High School Sports

Donovan Shepard, Cardinal Gibbons bring an NC high school football title full circle

Cardinal Gibbons’ Donovan Shepard (23) runs for yardage against Chambers’ TJ McGill (5) during the second half. The Cardinal Gibbons Crusaders and the Julius Chambers Cougars met in the NCHSAA 4A Football Championship game in Raleigh, N.C. on December 11, 2021.
Cardinal Gibbons’ Donovan Shepard (23) runs for yardage against Chambers’ TJ McGill (5) during the second half. The Cardinal Gibbons Crusaders and the Julius Chambers Cougars met in the NCHSAA 4A Football Championship game in Raleigh, N.C. on December 11, 2021. newsobserver.com

Donovan Shepard completed his Cardinal Gibbons Raleigh football journey as a state champion.

Shepard entered Saturday’s N.C. 4A state final — in which the Crusaders prevailed 14-2 over Julius L. Chambers of Charlotte — as the NCHSAA single-game rushing yardage record holder. In his final game, Shepard eclipsed 100 rushing yards for the 10th time this season, and set a new school single-season record with more than 2,100 yards this fall.

Shepard’s journey brought Cardinal Gibbons football full circle in multiple ways.

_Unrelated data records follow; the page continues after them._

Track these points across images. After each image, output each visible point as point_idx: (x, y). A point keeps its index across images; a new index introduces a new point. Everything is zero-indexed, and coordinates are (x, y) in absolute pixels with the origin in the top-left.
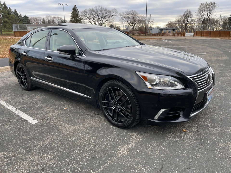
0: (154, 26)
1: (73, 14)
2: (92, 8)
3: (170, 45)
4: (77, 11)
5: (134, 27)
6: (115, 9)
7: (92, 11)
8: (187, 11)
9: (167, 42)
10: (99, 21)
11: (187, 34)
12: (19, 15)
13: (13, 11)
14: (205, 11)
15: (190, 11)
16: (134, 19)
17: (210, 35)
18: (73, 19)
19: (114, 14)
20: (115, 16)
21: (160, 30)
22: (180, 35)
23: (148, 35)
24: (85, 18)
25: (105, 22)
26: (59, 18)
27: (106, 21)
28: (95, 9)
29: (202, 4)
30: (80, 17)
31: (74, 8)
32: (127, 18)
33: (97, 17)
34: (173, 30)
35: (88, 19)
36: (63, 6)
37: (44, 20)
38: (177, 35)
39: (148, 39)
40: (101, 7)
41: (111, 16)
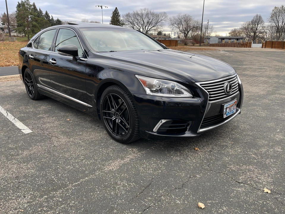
0: (213, 34)
1: (113, 18)
2: (137, 11)
3: (225, 57)
4: (118, 15)
5: (187, 35)
6: (165, 13)
7: (136, 15)
8: (257, 16)
9: (223, 54)
10: (144, 27)
11: (253, 45)
12: (51, 18)
13: (44, 13)
14: (280, 17)
15: (260, 17)
16: (187, 25)
17: (283, 47)
18: (112, 24)
19: (163, 18)
20: (164, 21)
21: (220, 40)
22: (245, 46)
23: (205, 45)
24: (127, 23)
25: (151, 28)
27: (153, 27)
28: (139, 12)
29: (276, 8)
30: (121, 22)
31: (115, 11)
32: (179, 24)
33: (142, 22)
34: (237, 39)
35: (131, 25)
36: (102, 8)
38: (241, 46)
39: (198, 49)
40: (147, 10)
41: (158, 21)
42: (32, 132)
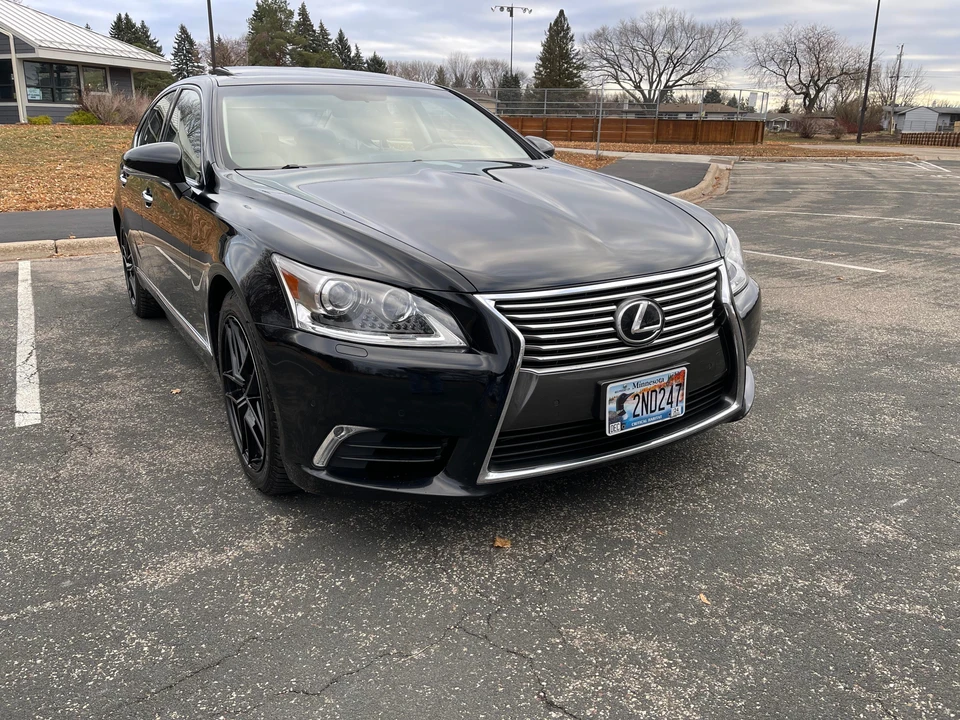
0: (921, 100)
1: (549, 47)
2: (633, 21)
3: (924, 187)
4: (565, 36)
5: (813, 101)
6: (735, 23)
7: (630, 33)
9: (926, 173)
10: (655, 77)
12: (352, 55)
13: (333, 37)
16: (818, 64)
18: (545, 67)
19: (726, 43)
20: (729, 52)
21: (948, 121)
24: (596, 64)
25: (681, 79)
26: (496, 65)
27: (689, 73)
28: (642, 25)
30: (574, 61)
31: (556, 22)
32: (786, 61)
33: (650, 59)
35: (608, 69)
36: (511, 15)
39: (832, 153)
40: (670, 17)
41: (710, 53)
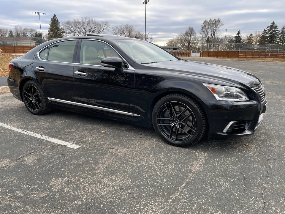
1: (52, 25)
2: (78, 20)
4: (57, 23)
6: (107, 23)
7: (77, 23)
8: (190, 28)
11: (192, 54)
14: (209, 29)
15: (192, 29)
16: (130, 34)
17: (218, 56)
18: (52, 32)
19: (105, 28)
20: (106, 30)
22: (185, 55)
24: (68, 31)
26: (32, 30)
28: (80, 21)
29: (205, 21)
30: (61, 30)
31: (53, 18)
32: (122, 33)
33: (84, 30)
34: (175, 49)
35: (72, 33)
36: (39, 15)
37: (11, 32)
38: (182, 55)
40: (88, 19)
41: (101, 30)
42: (80, 147)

Shepard, before matriculating at the Raleigh Catholic high school, graduated from Cathedral School on Hillsborough Street. Cathedral School is located where Cardinal Gibbons, then known as Cathedral Latin, was housed when the school had its first football program during the 1940s.

Shepard set his NCHSAA mark — 539 yards on 19 carries — on October 22 at Athens Drive. When Cardinal Gibbons rejuvenated its football program in 1992, the Crusaders — without a gridiron field on its campus off Western Boulevard — played “home” games in Athens Drive’s Peter Hines Williams Stadium, which preceded the school’s current competition venue.

Cardinal Gibbons won its first state championship in N.C. State’s Carter-Finley Stadium. Once during the 1990s, the Crusaders played one “home” football game on the field inside N.C. State’s Paul H. Derr Track.

For Shepard and his teammates, this fall, time and again, road trips — including a final game-day walk from Cardinal Gibbons’ Edwards Mill Road campus to Carter-Finley Stadium, and to a historic state championship — led home.

HISTORIC, PROGRESSIVE PEDIGREE

Cardinal Gibbons won its first football state championship by distinguishing itself among its sport’s history and evolution.

The Crusaders’ 14-2 overall record cemented the school’s highest single season wins total, and matched the state final’s score. Among these wins are five landmark stories.

Cardinal Gibbons won 30-22 at Richmond on September 3. The Raiders, who completed their 50th gridiron season this fall, have won seven state championships in the largest classification — tied for the most with Independence of Charlotte in state history.

A week later, the Crusaders topped visiting Wake Forest 33-9. The Cougars — the only other NCHSAA school from Wake County with a 21st-century state championship — won three consecutive 4AA state championships from 2016-18.

On October 15, Cardinal Gibbons won 44-0 at Broughton — the last Raleigh-based school to win a NCHSAA state championship (1970) before the Crusaders’ triumph. Broughton, like Cardinal Gibbons, won its state championship in Carter-Finley Stadium.

Cardinal Gibbons’ 36-28 state semifinal win over visiting Rolesville on Dec. 3 made a statement in the first season without subdivided classification playoffs brackets since 2002. The Crusaders and Rams were last spring’s 4A and 4AA state runners-up, respectively.

Cardinal Gibbons’ state final win over Chambers reversed the schools’ August 20 season opener outcome — a 35-29 Chambers win. The Crusaders became just the second team to dethrone a Charlotte-Mecklenburg Schools team defending a largest classification state championship. In 2007 — 14 years ago — New Bern defeated Independence 28-17 to end the latter school’s run of seven straight state championships.